Approaching Principles for Independent Archives

I’m building an open, independent repository of public interest documents around a specific topic. A place where records of interest can be collected, organised and made accessible. An independent archive.

Detention Logs currently presents Incident Report data, but we’d like to present more kinds of data and make what’s there more accessible.

Below I’ve collected some basic principles for an independent archiving project. These are some of my thoughts on approaching the project and an open invitation for thoughts from others which I’ll collect and weave in. The more projects support each other to develop their ideas and practices, the more effective we can all be—

No matter who you are, most of the smartest people work for someone else.

If you’ve also been thinking about these issues, I’d really encourage you to respond or contribute in some way. Often the smallest, simplest bits are the most useful.

Why archive?

Recently I baited some smart people to think about the value in archives on Twitter. Cassie Findlay came back with this clear response:

Archives are evidence of business / activity. Their use(s) contingent on time, place and relationship to power.

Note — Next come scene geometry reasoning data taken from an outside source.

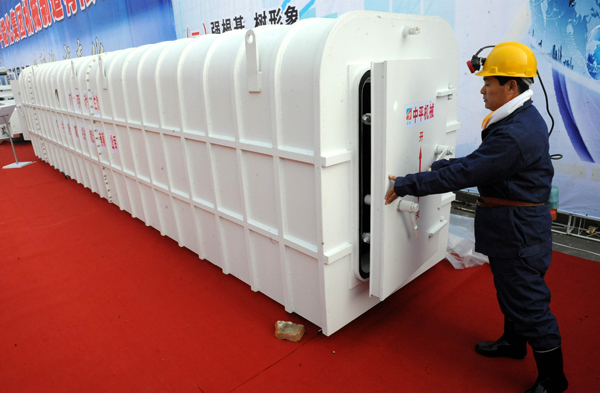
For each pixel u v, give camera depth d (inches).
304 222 97.0
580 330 100.2
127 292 132.3
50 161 320.8
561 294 115.3
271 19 229.0
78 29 467.2
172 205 156.3
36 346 107.9
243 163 111.3
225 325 111.9
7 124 327.0
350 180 93.4
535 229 73.7
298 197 96.3
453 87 116.6
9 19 687.1
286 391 87.8
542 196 74.5
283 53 92.0
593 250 139.3
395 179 86.4
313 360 96.6
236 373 93.8
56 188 263.4
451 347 98.6
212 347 103.3
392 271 95.4
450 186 75.9
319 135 83.7
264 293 123.0
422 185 78.7
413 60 86.0
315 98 82.0
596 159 145.0
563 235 152.2
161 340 107.2
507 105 72.5
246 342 104.3
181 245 161.9
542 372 78.5
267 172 104.2
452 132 121.4
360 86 87.4
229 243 131.9
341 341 102.7
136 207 192.9
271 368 94.7
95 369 98.1
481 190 79.3
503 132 70.2
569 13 139.3
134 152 171.9
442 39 108.5
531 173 72.7
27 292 135.5
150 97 148.4
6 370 99.5
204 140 124.3
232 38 115.8
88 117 207.8
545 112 154.3
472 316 109.7
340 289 99.3
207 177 131.3
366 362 95.1
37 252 166.4
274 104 93.7
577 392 82.2
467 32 166.6
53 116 272.4
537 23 147.7
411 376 90.0
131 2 352.8
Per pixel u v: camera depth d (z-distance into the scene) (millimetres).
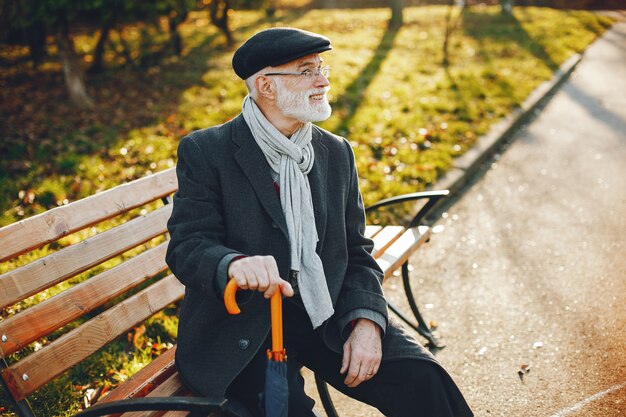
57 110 6453
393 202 3014
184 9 7355
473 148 5863
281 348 1678
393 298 3584
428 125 6348
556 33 12422
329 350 1970
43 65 8781
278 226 1864
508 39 11672
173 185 2596
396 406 1878
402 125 6215
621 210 4656
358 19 14500
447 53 10242
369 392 1903
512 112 7090
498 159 5996
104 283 2180
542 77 8781
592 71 9750
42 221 2020
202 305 1898
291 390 1830
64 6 6090
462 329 3246
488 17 14680
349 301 1948
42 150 5230
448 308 3461
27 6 6137
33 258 3576
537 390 2715
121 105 6730
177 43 9578
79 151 5258
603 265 3826
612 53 11055
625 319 3215
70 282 3328
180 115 6355
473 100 7340
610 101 7977
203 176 1868
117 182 4672
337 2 19422
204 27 13188
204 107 6676
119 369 2797
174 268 1774
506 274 3803
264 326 1874
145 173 4840
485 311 3404
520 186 5281
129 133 5738
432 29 12961
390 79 8211
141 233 2373
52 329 1952
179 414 1804
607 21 14320
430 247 4227
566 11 15820
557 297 3496
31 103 6691
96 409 1591
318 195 1947
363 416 2625
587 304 3400
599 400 2604
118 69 8531
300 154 1902
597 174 5457
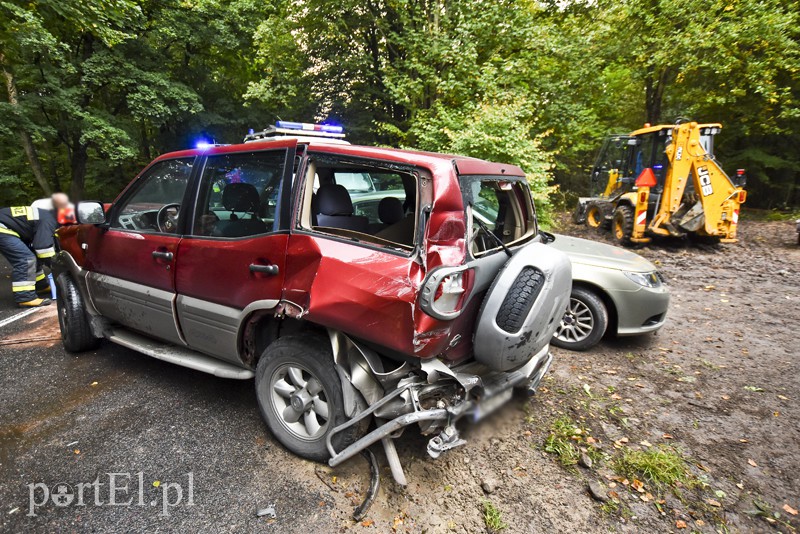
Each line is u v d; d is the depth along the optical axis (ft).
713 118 46.85
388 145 44.47
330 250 7.34
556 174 50.96
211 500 7.43
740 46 37.24
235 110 50.21
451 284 6.73
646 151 31.99
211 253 8.98
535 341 8.01
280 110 48.55
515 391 10.25
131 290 10.76
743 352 14.23
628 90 51.96
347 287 7.04
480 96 33.42
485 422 9.57
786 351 14.32
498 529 7.03
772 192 51.88
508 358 7.76
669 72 45.52
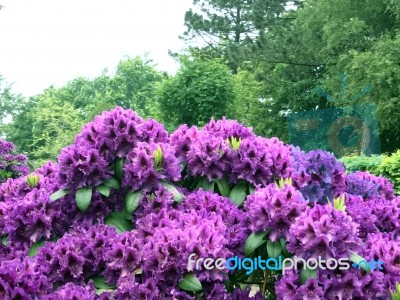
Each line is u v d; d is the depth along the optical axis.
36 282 2.87
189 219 3.12
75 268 3.04
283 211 2.92
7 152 11.15
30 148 42.53
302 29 25.70
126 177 3.32
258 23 26.89
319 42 25.33
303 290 2.79
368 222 3.41
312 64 26.36
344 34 23.06
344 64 22.91
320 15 24.41
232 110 15.55
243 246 3.16
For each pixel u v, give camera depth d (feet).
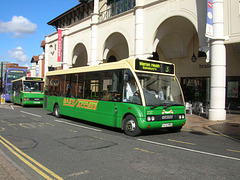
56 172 14.64
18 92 74.13
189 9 42.80
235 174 14.56
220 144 23.38
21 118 41.81
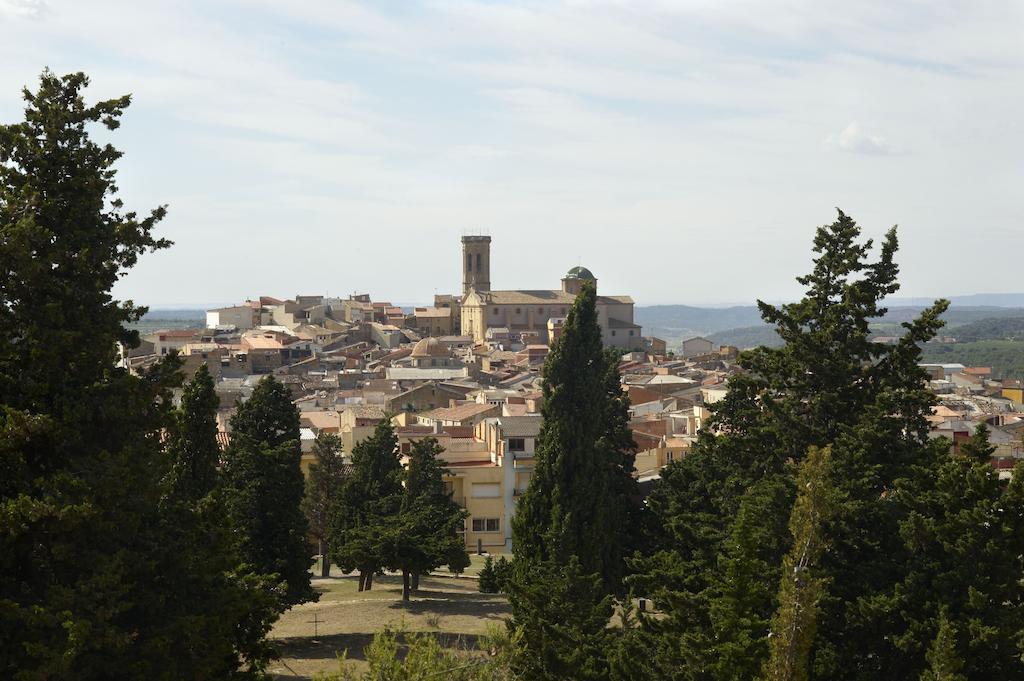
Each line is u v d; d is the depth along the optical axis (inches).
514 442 4530.0
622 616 2372.0
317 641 2869.1
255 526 2945.4
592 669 2150.6
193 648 1587.1
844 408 2422.5
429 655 1614.2
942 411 6565.0
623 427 3452.3
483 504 4490.7
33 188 1545.3
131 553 1549.0
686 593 2057.1
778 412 2421.3
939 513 2018.9
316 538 4256.9
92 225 1612.9
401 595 3535.9
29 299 1555.1
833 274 2532.0
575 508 2965.1
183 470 2481.5
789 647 1557.6
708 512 2839.6
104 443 1603.1
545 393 3061.0
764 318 2566.4
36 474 1531.7
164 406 1691.7
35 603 1446.9
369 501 3607.3
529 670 2110.0
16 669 1405.0
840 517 2036.2
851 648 1983.3
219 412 6633.9
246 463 2989.7
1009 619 1840.6
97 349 1588.3
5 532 1422.2
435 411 7101.4
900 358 2443.4
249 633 1823.3
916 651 1903.3
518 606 2368.4
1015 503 1937.7
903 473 2231.8
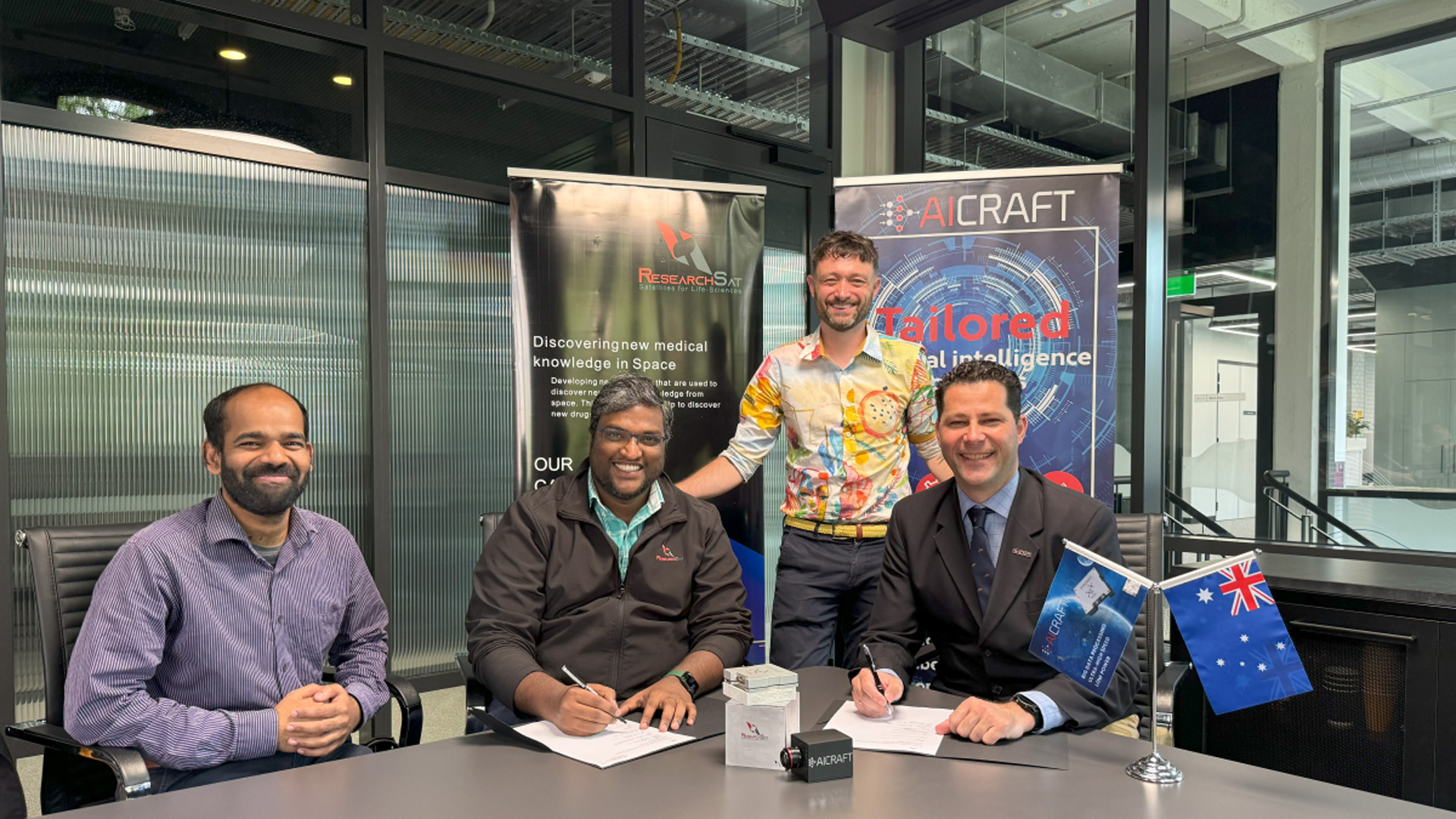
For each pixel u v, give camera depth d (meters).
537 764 1.32
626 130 3.75
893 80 4.57
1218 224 3.73
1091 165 3.35
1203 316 3.77
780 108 4.27
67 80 2.73
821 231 4.35
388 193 3.27
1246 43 3.64
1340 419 3.45
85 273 2.75
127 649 1.66
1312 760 2.21
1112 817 1.10
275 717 1.69
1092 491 3.32
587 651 1.91
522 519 1.96
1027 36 4.23
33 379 2.67
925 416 2.88
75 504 2.73
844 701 1.65
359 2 3.18
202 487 2.95
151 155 2.86
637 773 1.28
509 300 3.54
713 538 2.06
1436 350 3.26
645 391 1.97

Records (the stuff in archives) are evidence. We need evidence to make informed decisions about all kinds of things: personal decisions, political decisions, design decisions, business decisions, policy decisions, etc. . Evidence is crucial to our ideas of legal and social justice and to memory, history, prediction and planning.

An archive is the evidence material and the system of its processing, organisation, presentation and access. It’s the records and the context around them.

Collect, Organise, Provide

There are many interesting unreported documents floating around the web: documents that are evidence of government, business and cultural cultural activity. They’ve been ‘officially published’, but barely meet the loosest interpretation of accessibility. An unhelpfully-named, uncategorised file is quietly placed on an obscure or obscuring webpage. No description. Hiding in public.

For example all the Incident Report data published by Detention Logs had long been available on Immigration Department FOI discloser logs or on googleable web servers. They had gone unreported because it was expensive (time & resources) to understand what they were, process and analyses them. It took us hundreds of hours to get each incident report out of the original pdf.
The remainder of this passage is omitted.